我在使用此查询逻辑时遇到了困难。我传入一个带坐标的数组,这个坐标创建了一个可见区域的框。我正试图在该框内返回任何可能的位置。坐标数组如下所示:
$array['farLeftLat']=>value;
$array['farLeftLon']=>value;
$array['farRightLat']=>value;
$array['farRightLon']=>value;
$array['nearLeftLat']=>value;
$array['nearLeftLon']=>value;
$array['nearRightLat']=>value;
$array['nearRightLon']=>value;
在我的数据库中,该行有两列作为纬度和经度:
id | latitude | longitude | .....
1 | value | value | .....
2 | value | value | .....
我需要将纬度和经度的数据库行实例分组并检查farLeft,farRight,nearLeft,nearRight ......

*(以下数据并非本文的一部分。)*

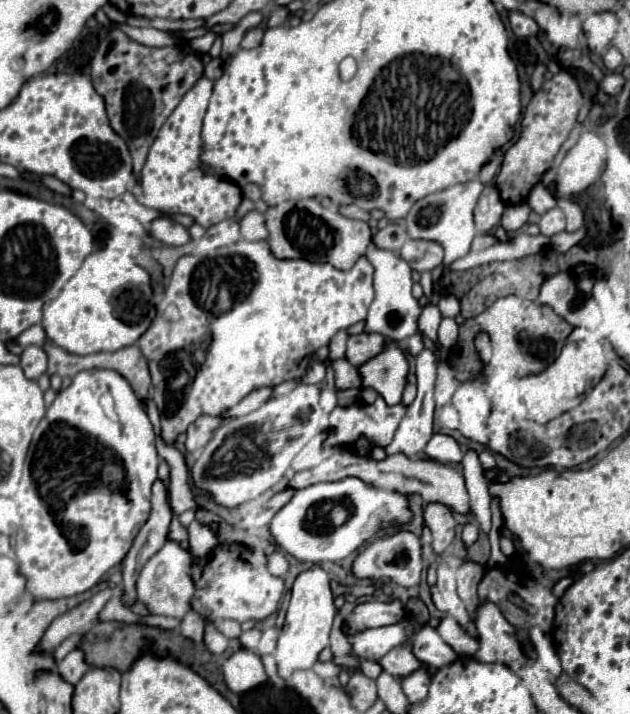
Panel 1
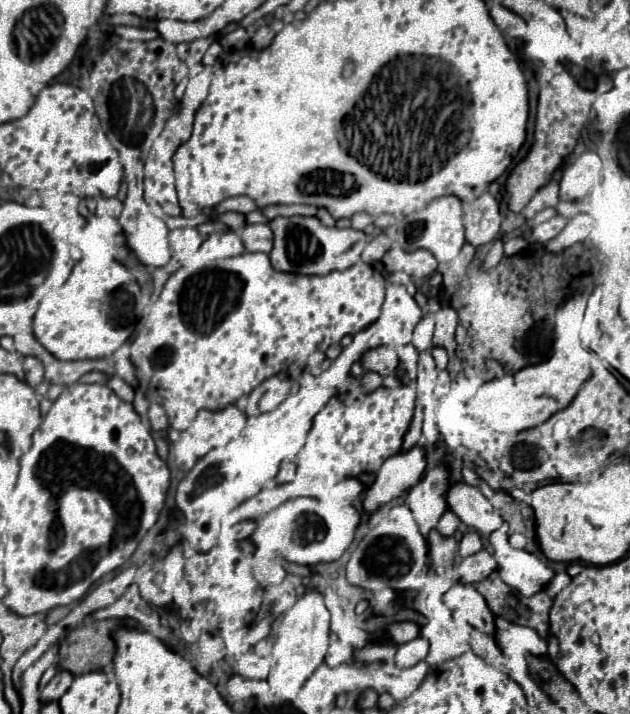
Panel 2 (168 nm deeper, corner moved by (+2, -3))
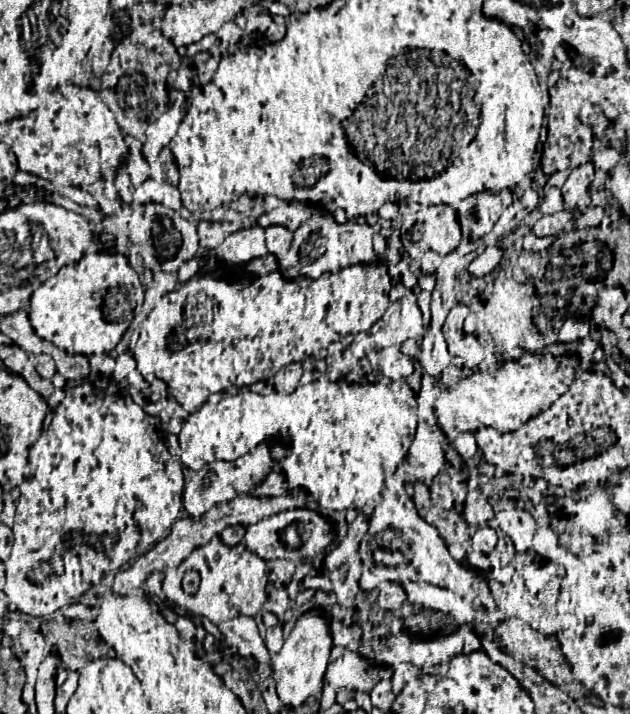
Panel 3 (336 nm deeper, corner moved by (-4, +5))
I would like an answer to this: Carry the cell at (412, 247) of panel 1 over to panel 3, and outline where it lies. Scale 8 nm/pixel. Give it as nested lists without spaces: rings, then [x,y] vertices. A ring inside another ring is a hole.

"SELECT * FROM locations WHERE (//row instance of lat<farLeftLat and row instance of lon>farLeftLon)
AND (//row instance of lat<farRightLat and row instance of lon<farRightLon)..."
解答:
更仔细地查看坐标后,得到了更好的理解。我只需要四个坐标:顶部和底部线(纬度)和左右线(经度)。所以我的查询看起来像这样:
"SELECT * FROM locations WHERE (latitude BETWEEN $array['nearLeftLat']
AND $array['farLeftLat']) AND (longitude BETWEEN $array['farLeftLon'] AND $array['farRightLon'])"
//wrong syntax with 's but I declared variables in my code.
这里的诀窍是,较小的值必须先来......也会陷入困境。